START SUPPLIED ENTRIES
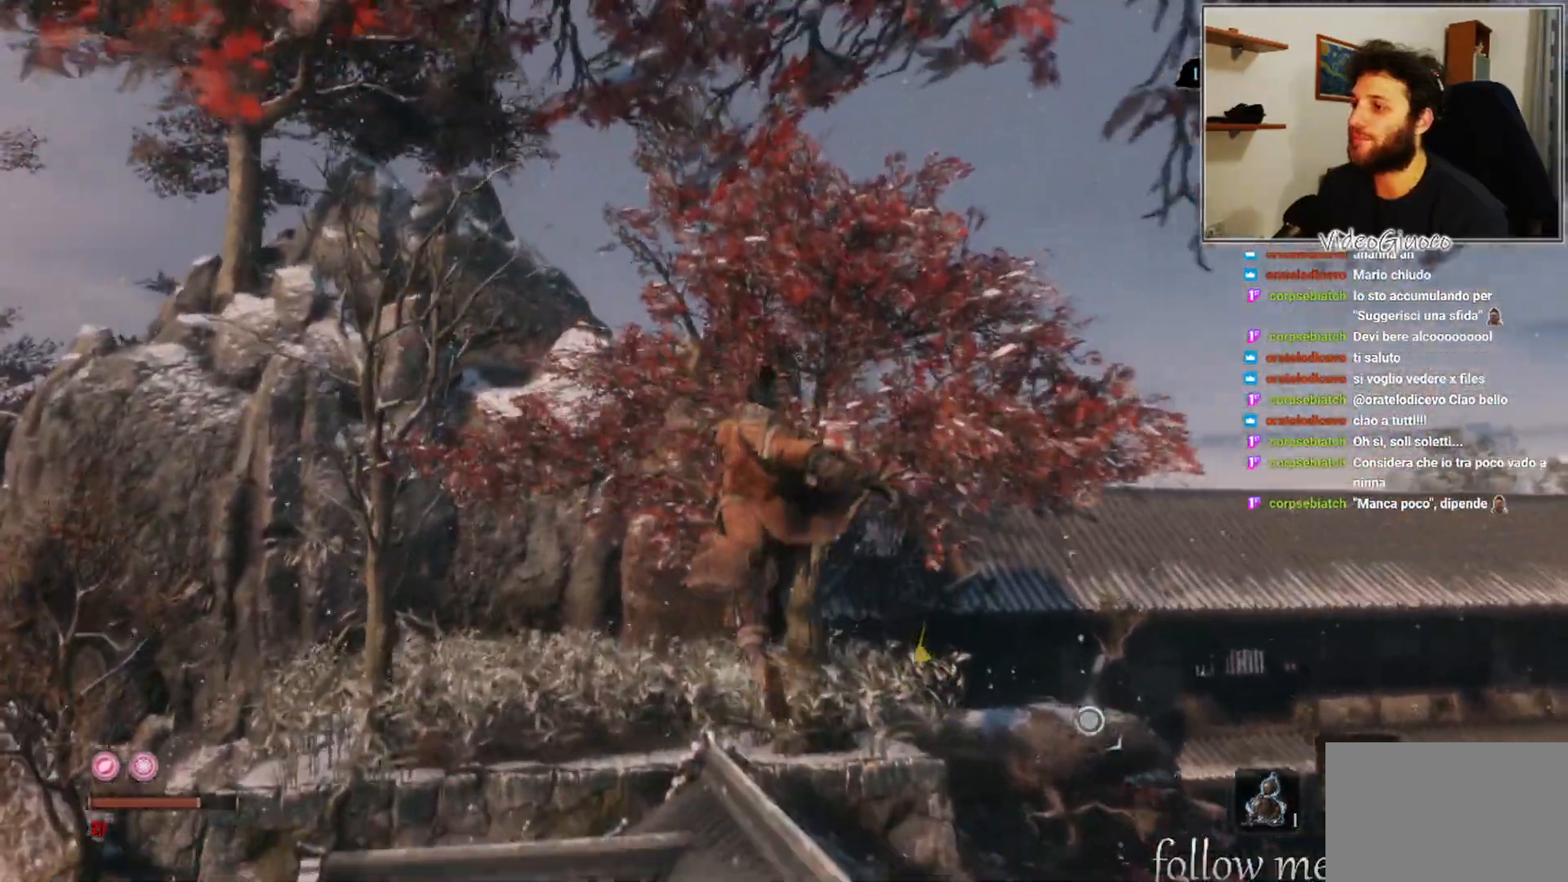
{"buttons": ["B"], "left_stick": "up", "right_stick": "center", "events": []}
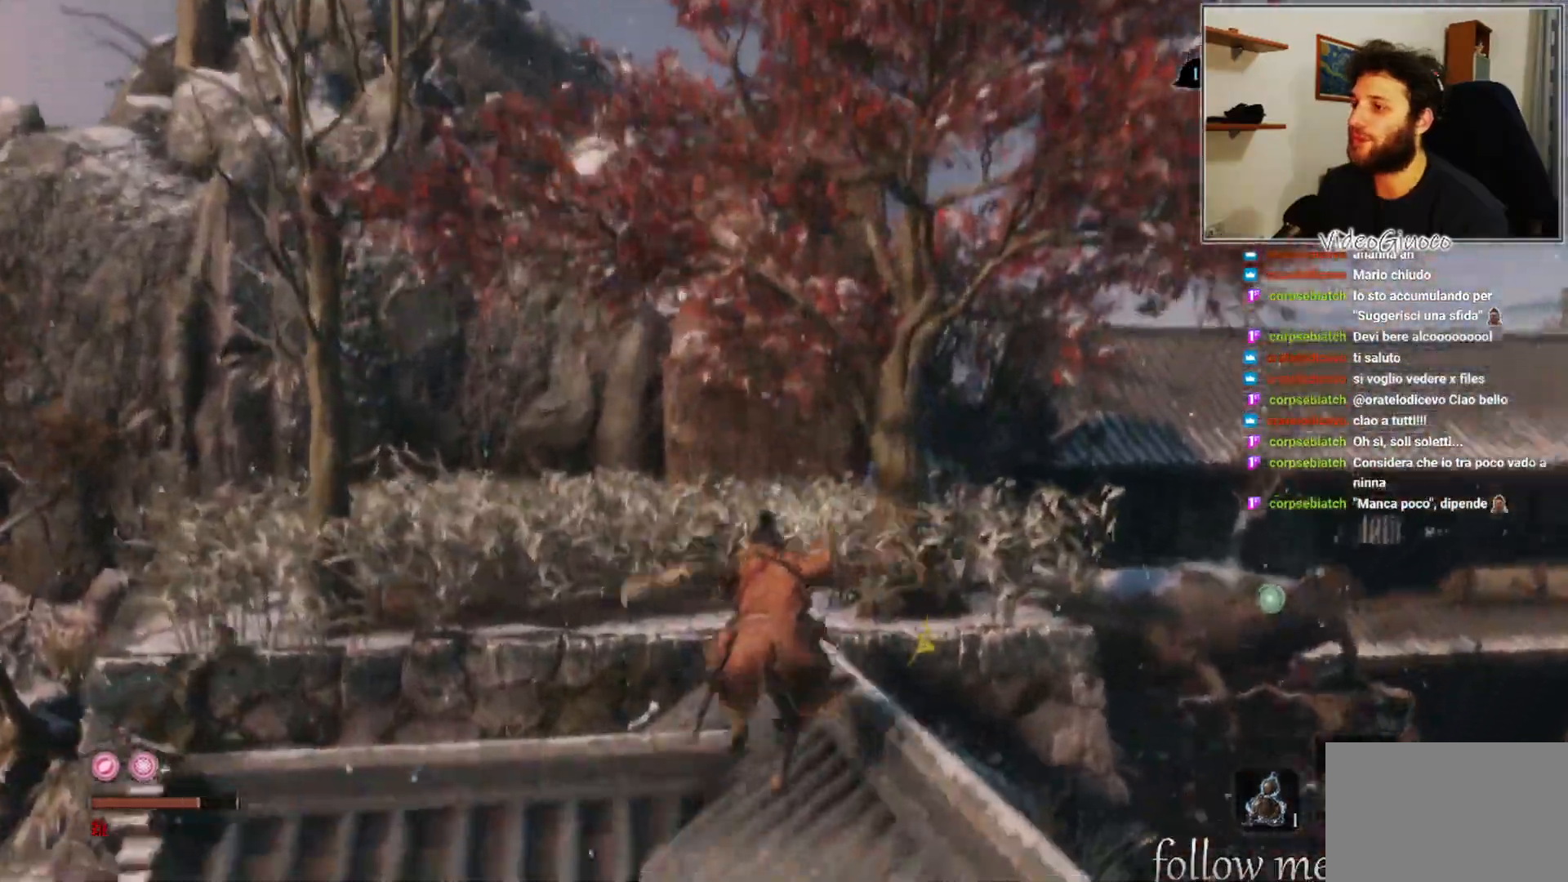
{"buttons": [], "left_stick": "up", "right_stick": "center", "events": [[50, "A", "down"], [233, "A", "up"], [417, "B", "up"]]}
END SUPPLIED ENTRIES
START SUPPLIED ENTRIES
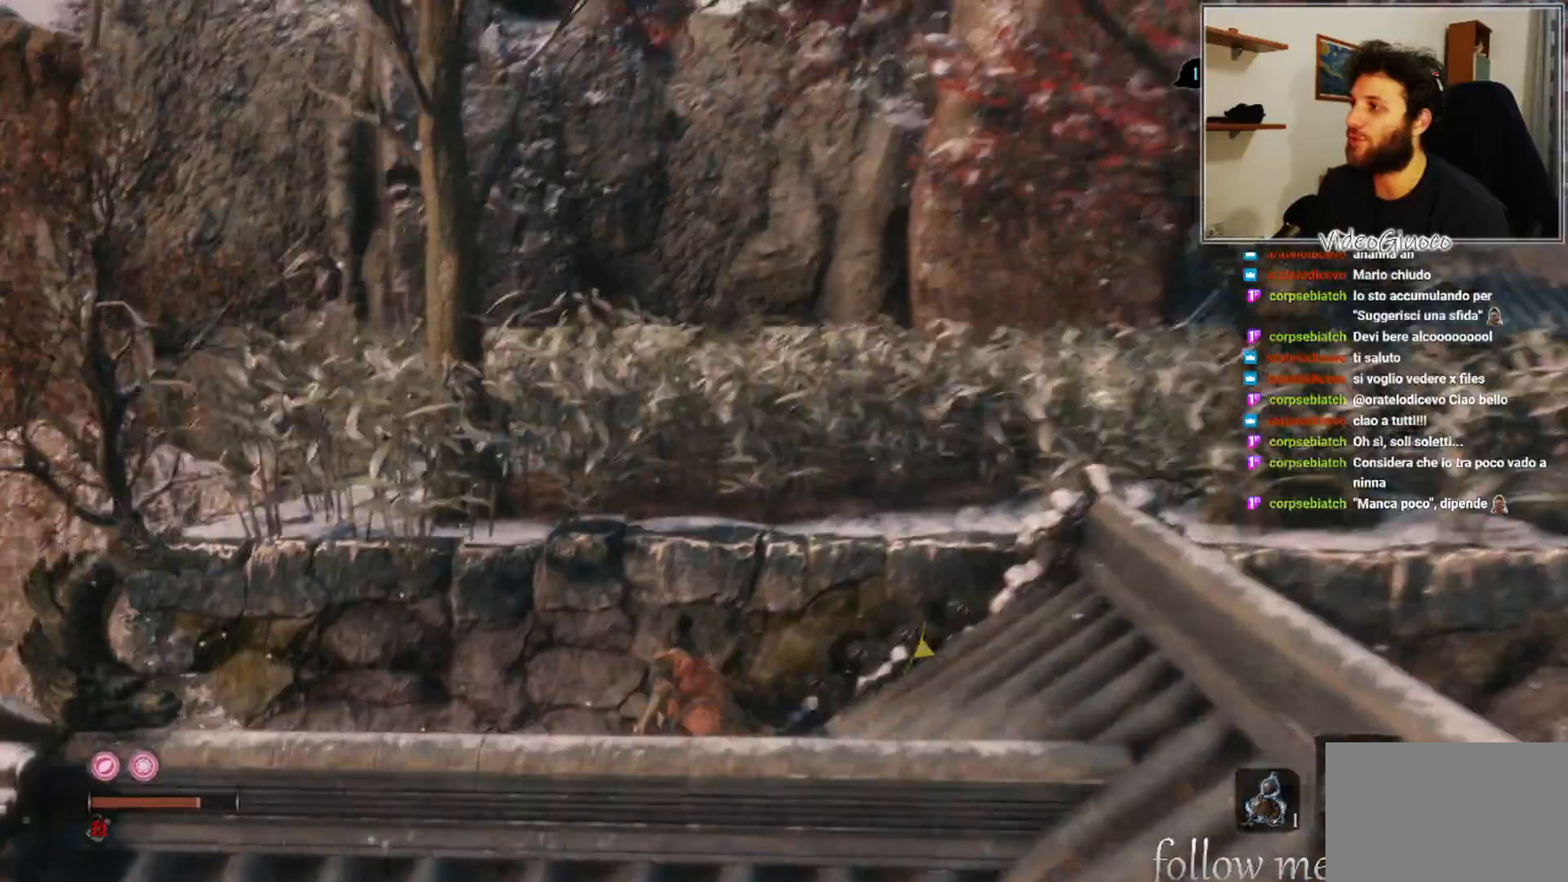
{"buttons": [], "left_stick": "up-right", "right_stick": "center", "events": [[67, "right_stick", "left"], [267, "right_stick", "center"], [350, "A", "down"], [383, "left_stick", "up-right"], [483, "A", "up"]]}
END SUPPLIED ENTRIES
Some lines in the records above contain "down". Count them and give the number only.

__RESPONSE FOR THIS EXERCISE__
2